_PROBLEM TO SOLVE_. May I please have every record restated word for word, with the images left out?

··· EXTRACTED RECORDS

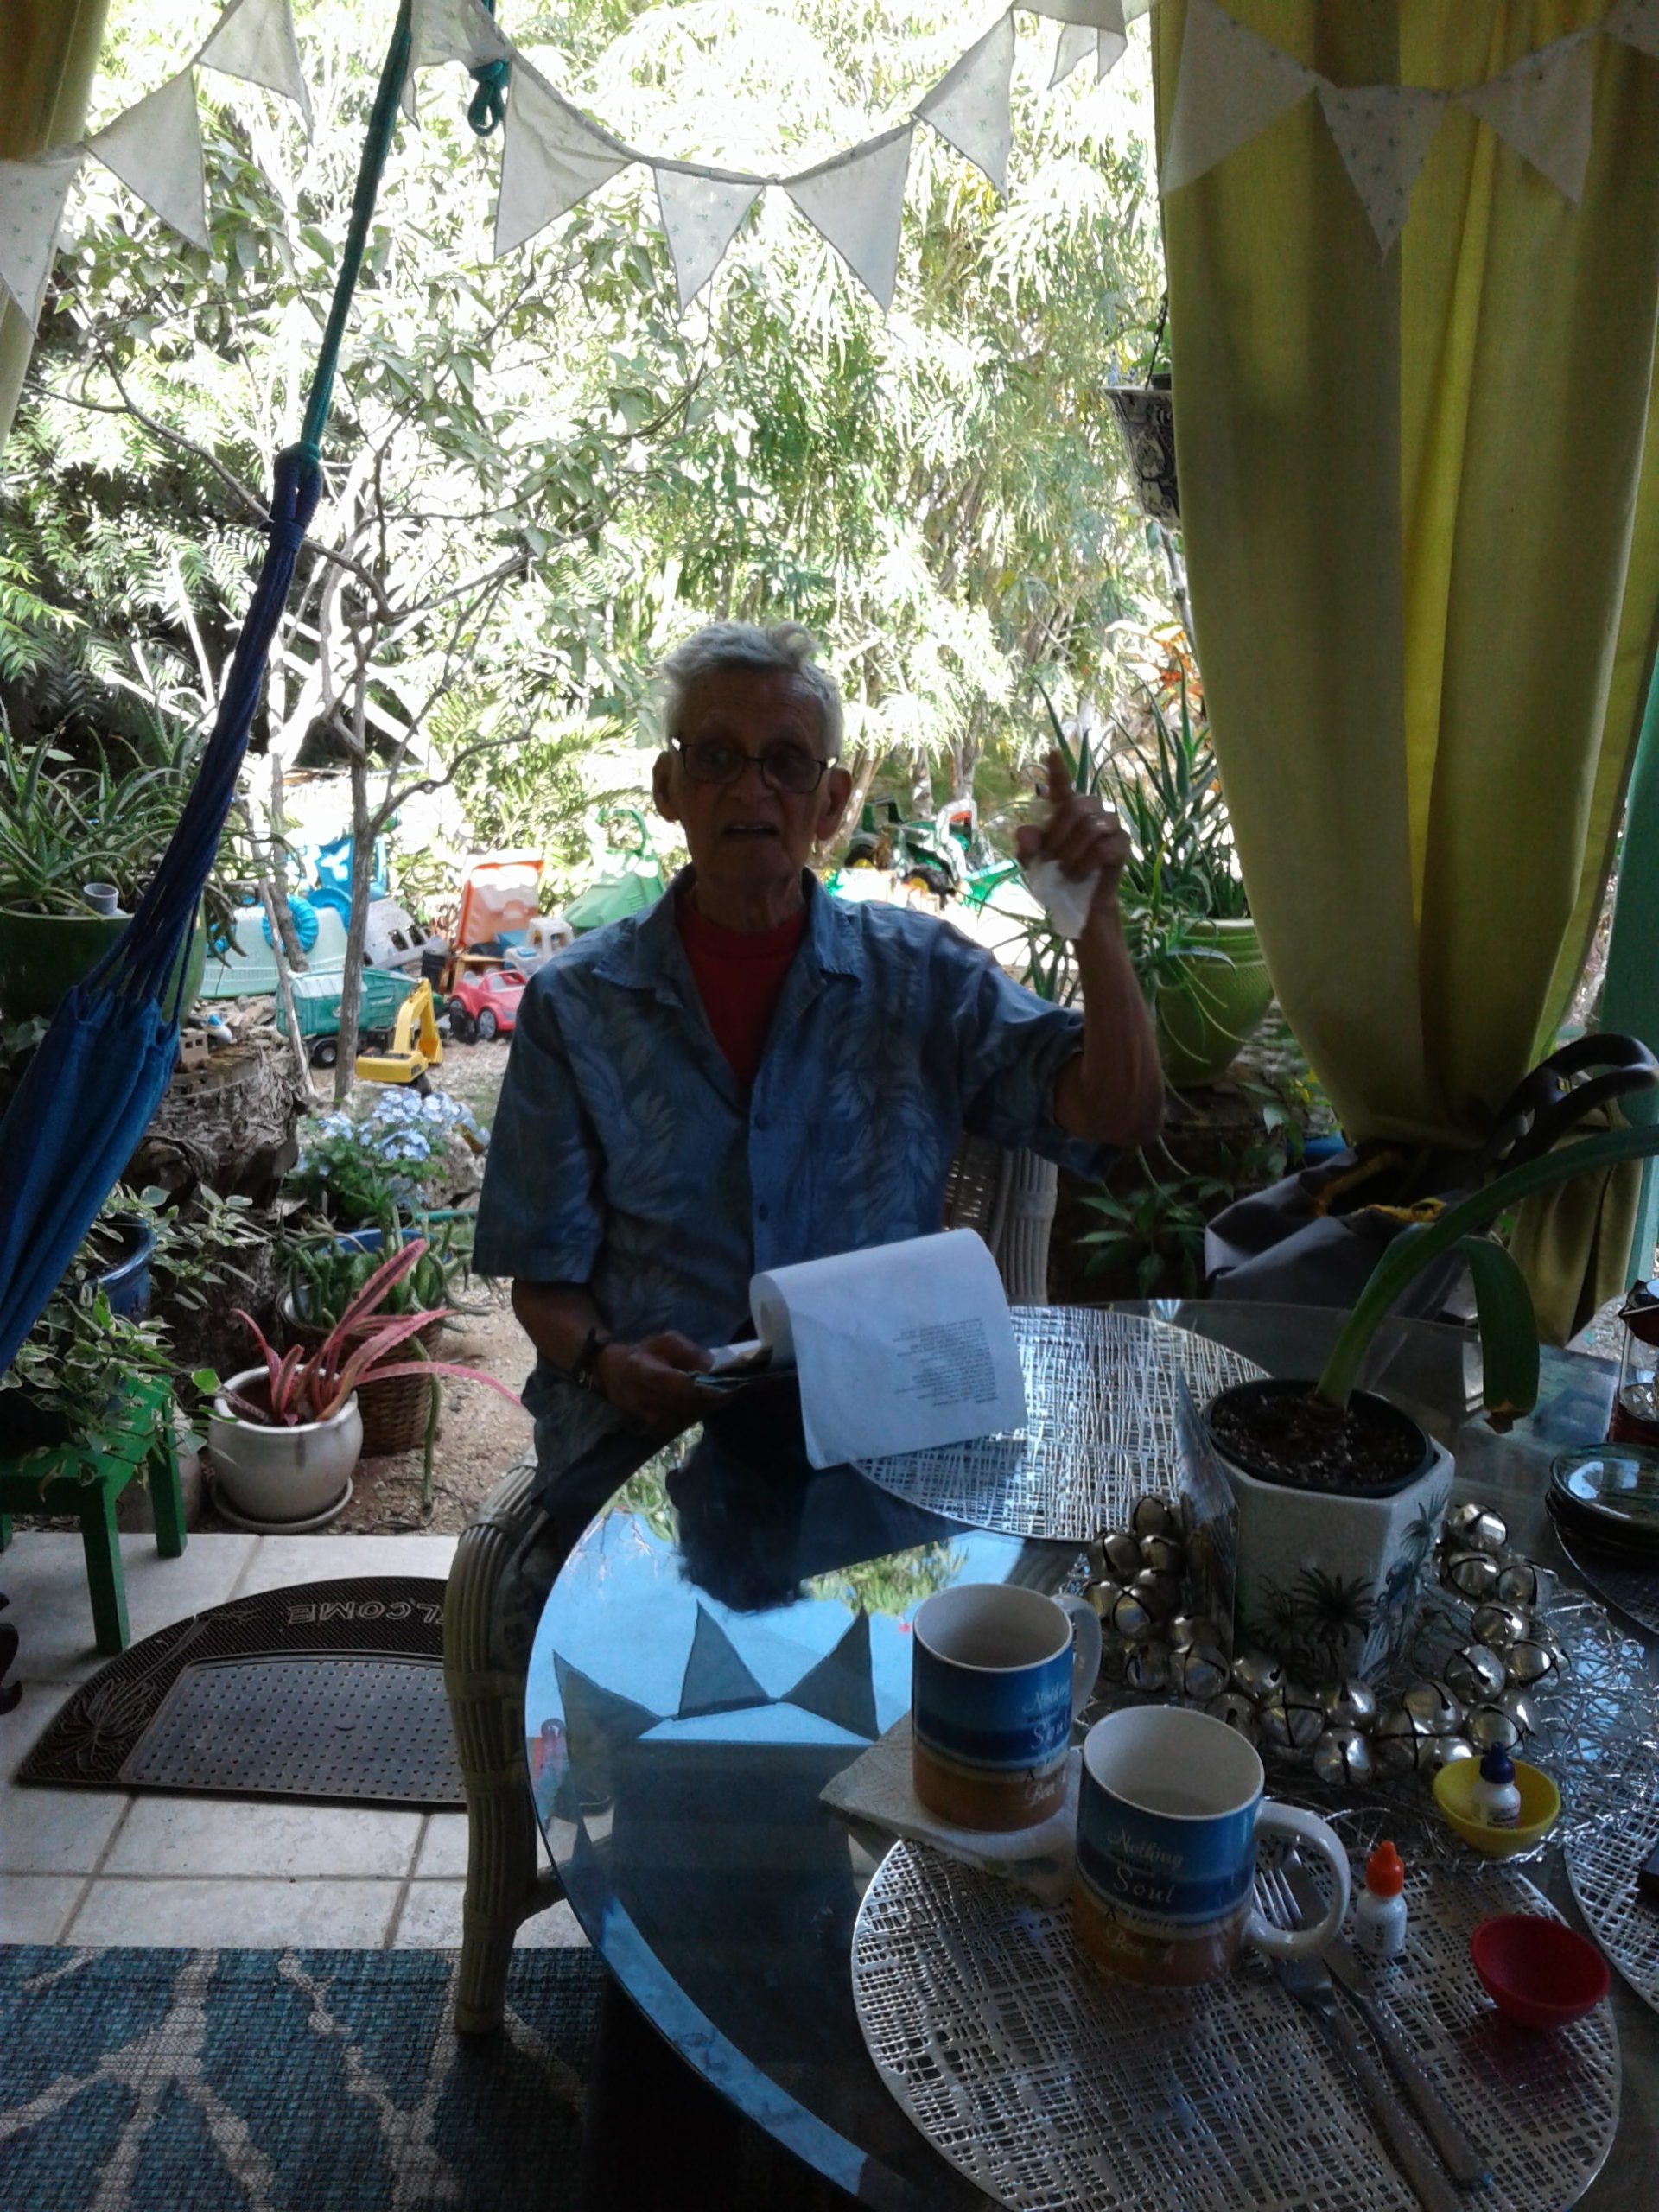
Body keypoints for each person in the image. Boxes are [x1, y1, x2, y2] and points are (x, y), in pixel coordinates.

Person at [473, 620, 1163, 1548]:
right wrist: (608, 1363)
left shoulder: (922, 976)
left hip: (883, 1432)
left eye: (787, 762)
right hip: (648, 1443)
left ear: (830, 801)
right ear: (669, 786)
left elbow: (1118, 1113)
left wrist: (1097, 924)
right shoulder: (577, 1006)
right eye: (717, 756)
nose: (750, 787)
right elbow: (543, 1284)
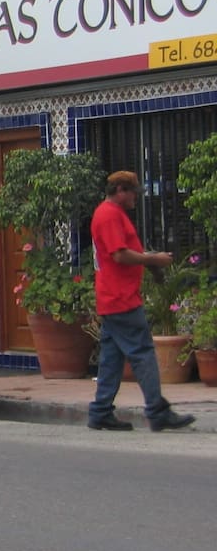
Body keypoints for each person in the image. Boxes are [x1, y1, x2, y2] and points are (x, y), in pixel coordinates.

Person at [87, 170, 195, 432]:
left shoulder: (109, 214)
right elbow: (120, 255)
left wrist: (150, 259)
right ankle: (157, 411)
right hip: (120, 298)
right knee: (143, 352)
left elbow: (124, 253)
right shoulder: (110, 215)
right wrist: (152, 260)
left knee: (112, 358)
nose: (137, 197)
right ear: (121, 190)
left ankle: (100, 411)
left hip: (113, 297)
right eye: (134, 191)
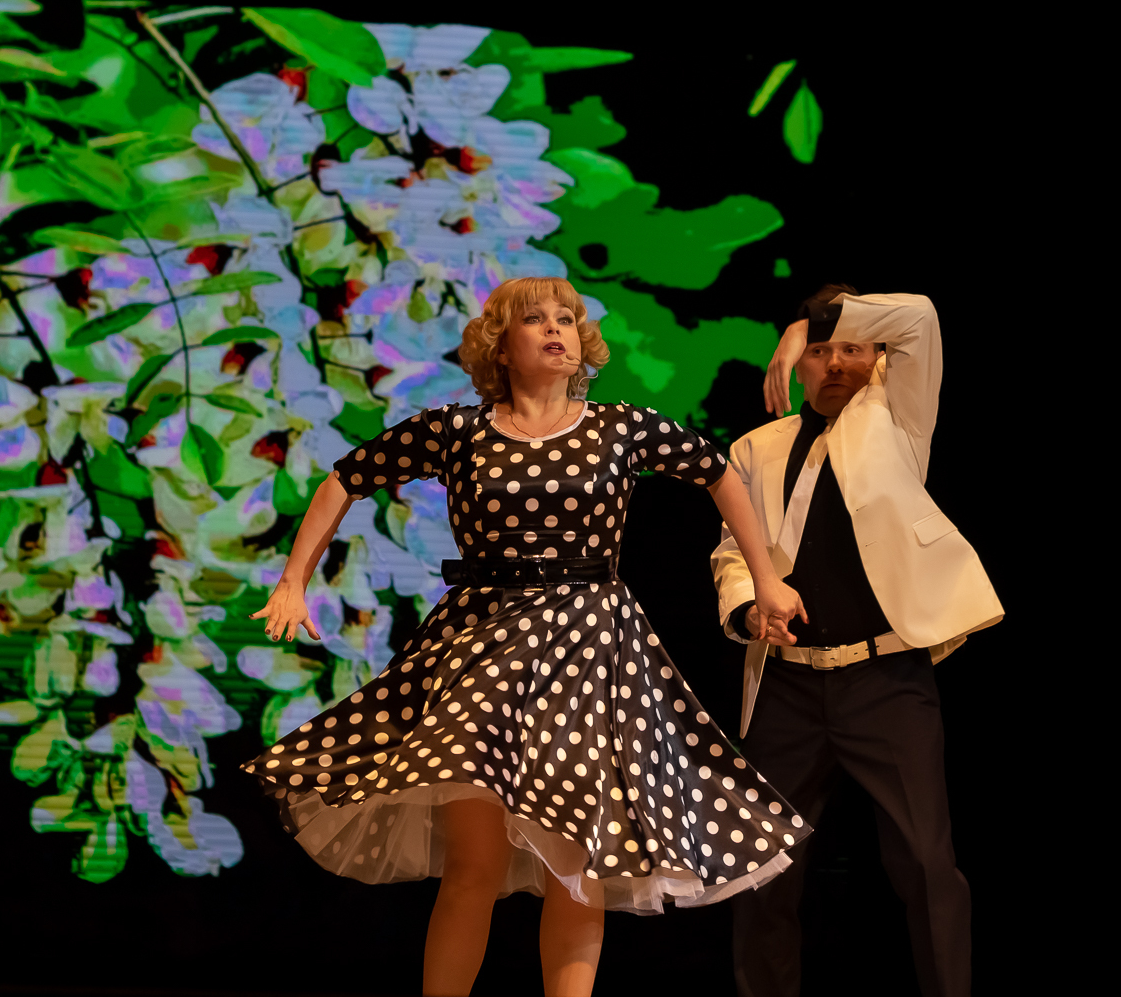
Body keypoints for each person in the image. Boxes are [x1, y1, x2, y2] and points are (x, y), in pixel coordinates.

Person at [242, 276, 814, 997]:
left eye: (566, 319)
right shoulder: (457, 430)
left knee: (576, 868)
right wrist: (294, 578)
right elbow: (346, 478)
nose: (555, 330)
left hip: (587, 648)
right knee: (473, 865)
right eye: (535, 319)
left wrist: (766, 579)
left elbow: (718, 474)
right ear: (501, 347)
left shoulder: (619, 427)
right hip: (482, 646)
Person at [711, 284, 1005, 997]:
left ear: (877, 356)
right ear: (800, 368)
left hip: (885, 681)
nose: (836, 361)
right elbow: (732, 551)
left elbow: (919, 316)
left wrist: (804, 323)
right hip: (786, 683)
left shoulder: (898, 416)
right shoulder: (754, 448)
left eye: (852, 347)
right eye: (820, 351)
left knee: (926, 862)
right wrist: (747, 608)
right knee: (761, 870)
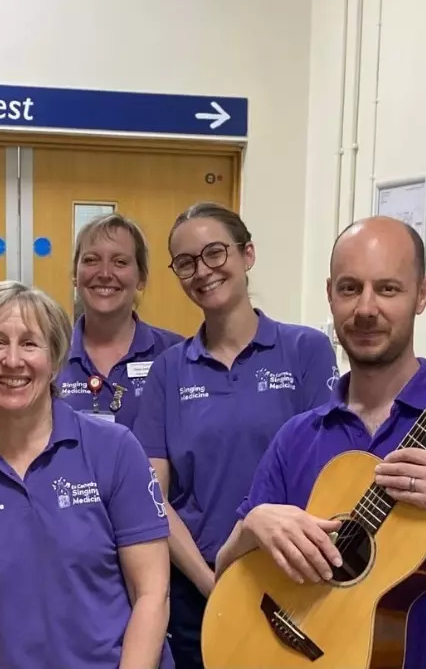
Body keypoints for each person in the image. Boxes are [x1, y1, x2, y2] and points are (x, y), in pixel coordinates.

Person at [216, 216, 426, 668]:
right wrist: (251, 526)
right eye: (350, 288)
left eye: (389, 289)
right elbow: (226, 579)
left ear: (422, 294)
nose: (366, 308)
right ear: (330, 295)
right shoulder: (298, 437)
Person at [0, 280, 173, 669]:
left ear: (55, 360)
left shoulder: (114, 449)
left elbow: (152, 593)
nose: (13, 360)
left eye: (31, 343)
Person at [132, 202, 338, 669]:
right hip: (197, 587)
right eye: (185, 262)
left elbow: (329, 472)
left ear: (247, 254)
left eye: (215, 253)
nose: (201, 271)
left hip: (295, 581)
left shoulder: (305, 351)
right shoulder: (169, 370)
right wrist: (211, 581)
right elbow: (153, 496)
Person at [56, 212, 184, 428]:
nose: (105, 273)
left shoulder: (175, 354)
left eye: (120, 262)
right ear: (75, 276)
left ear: (141, 278)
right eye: (91, 260)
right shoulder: (50, 355)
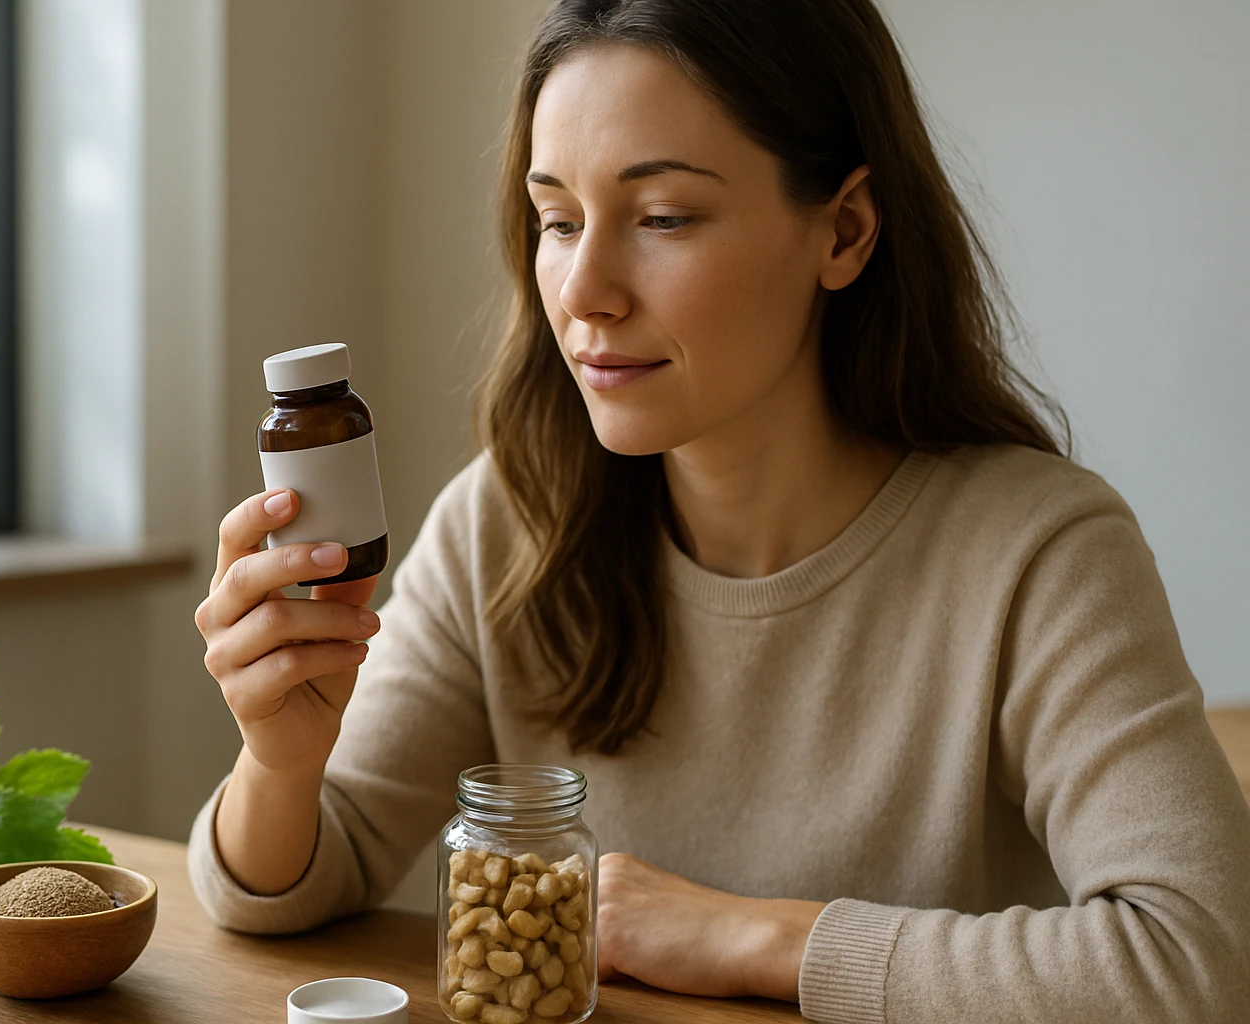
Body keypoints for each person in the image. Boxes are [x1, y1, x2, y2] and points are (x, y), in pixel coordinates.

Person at [188, 1, 1250, 1020]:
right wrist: (280, 760)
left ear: (844, 231)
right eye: (557, 219)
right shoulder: (511, 524)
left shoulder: (1039, 555)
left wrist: (747, 937)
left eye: (662, 217)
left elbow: (1200, 960)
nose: (585, 289)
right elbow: (289, 884)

······

_ANSWER_.
Body keypoints for each person in the image. Boxes are [x1, y1, x2, y2] and points are (x, y), in pixel coordinates.

Person at [473, 620, 1163, 1548]:
right wrist: (608, 1363)
left shoulder: (922, 976)
left hip: (883, 1432)
left eye: (787, 762)
right hip: (648, 1443)
left ear: (830, 801)
right ear: (669, 786)
left elbow: (1118, 1113)
left wrist: (1097, 924)
right shoulder: (577, 1006)
right eye: (717, 756)
nose: (750, 787)
right elbow: (543, 1284)
Body keypoints for each person in the image. Boxes are [x1, y1, x2, y2] and points are (x, y), in pixel coordinates.

Person at [87, 170, 195, 432]:
left shoulder: (109, 214)
right elbow: (120, 255)
left wrist: (150, 259)
right ankle: (157, 411)
right hip: (120, 298)
right knee: (143, 352)
left elbow: (124, 253)
right shoulder: (110, 215)
right wrist: (152, 260)
left knee: (112, 358)
nose: (137, 197)
right ear: (121, 190)
left ankle: (100, 411)
left hip: (113, 297)
right eye: (134, 191)
Body keypoints for each person in the image. Boxes are [x1, y1, x2, y2] and points are (x, y), in pixel coordinates.

Person at [242, 276, 814, 997]:
left eye: (566, 319)
right shoulder: (457, 430)
left knee: (576, 868)
right wrist: (294, 578)
right elbow: (346, 478)
nose: (555, 330)
left hip: (587, 648)
right knee: (473, 865)
right eye: (535, 319)
left wrist: (766, 579)
left elbow: (718, 474)
right ear: (501, 347)
left shoulder: (619, 427)
right hip: (482, 646)
Person at [711, 284, 1005, 997]:
left ear: (877, 356)
right ear: (800, 368)
left hip: (885, 681)
nose: (836, 361)
right elbow: (732, 551)
left elbow: (919, 316)
left wrist: (804, 323)
right hip: (786, 683)
left shoulder: (898, 416)
right shoulder: (754, 448)
left eye: (852, 347)
right eye: (820, 351)
left knee: (926, 862)
right wrist: (747, 608)
right knee: (761, 870)
Body keypoints for each person in the image. Boxes are [x1, y1, x2, y2] and points are (x, y), in pixel coordinates.

Person at [216, 216, 426, 668]:
right wrist: (251, 526)
right eye: (350, 288)
left eye: (389, 289)
right elbow: (226, 579)
left ear: (422, 294)
nose: (366, 308)
right ear: (330, 295)
right shoulder: (298, 437)
Person at [0, 280, 173, 669]:
left ear: (55, 360)
left shoulder: (114, 449)
left elbow: (152, 593)
nose: (13, 360)
left eye: (31, 343)
Person at [132, 202, 338, 669]:
right hip: (197, 587)
right eye: (185, 262)
left elbow: (329, 472)
left ear: (247, 254)
left eye: (215, 253)
nose: (201, 271)
left hip: (295, 581)
left shoulder: (305, 351)
right shoulder: (169, 370)
right wrist: (211, 581)
right elbow: (153, 496)
Person at [56, 212, 184, 428]:
nose: (105, 273)
left shoulder: (175, 354)
left eye: (120, 262)
right ear: (75, 276)
left ear: (141, 278)
right eye: (91, 260)
right shoulder: (50, 355)
Body keypoints for each person in the image. Boxes are [x1, y1, x2, y2] and points are (x, y), in pixel coordinates.

Person at [188, 1, 1250, 1020]:
right wrist: (280, 760)
left ear: (844, 231)
right eye: (557, 219)
right shoulder: (511, 524)
left shoulder: (1039, 555)
left wrist: (747, 937)
left eye: (662, 217)
left elbow: (1200, 960)
nose: (585, 289)
right elbow: (289, 884)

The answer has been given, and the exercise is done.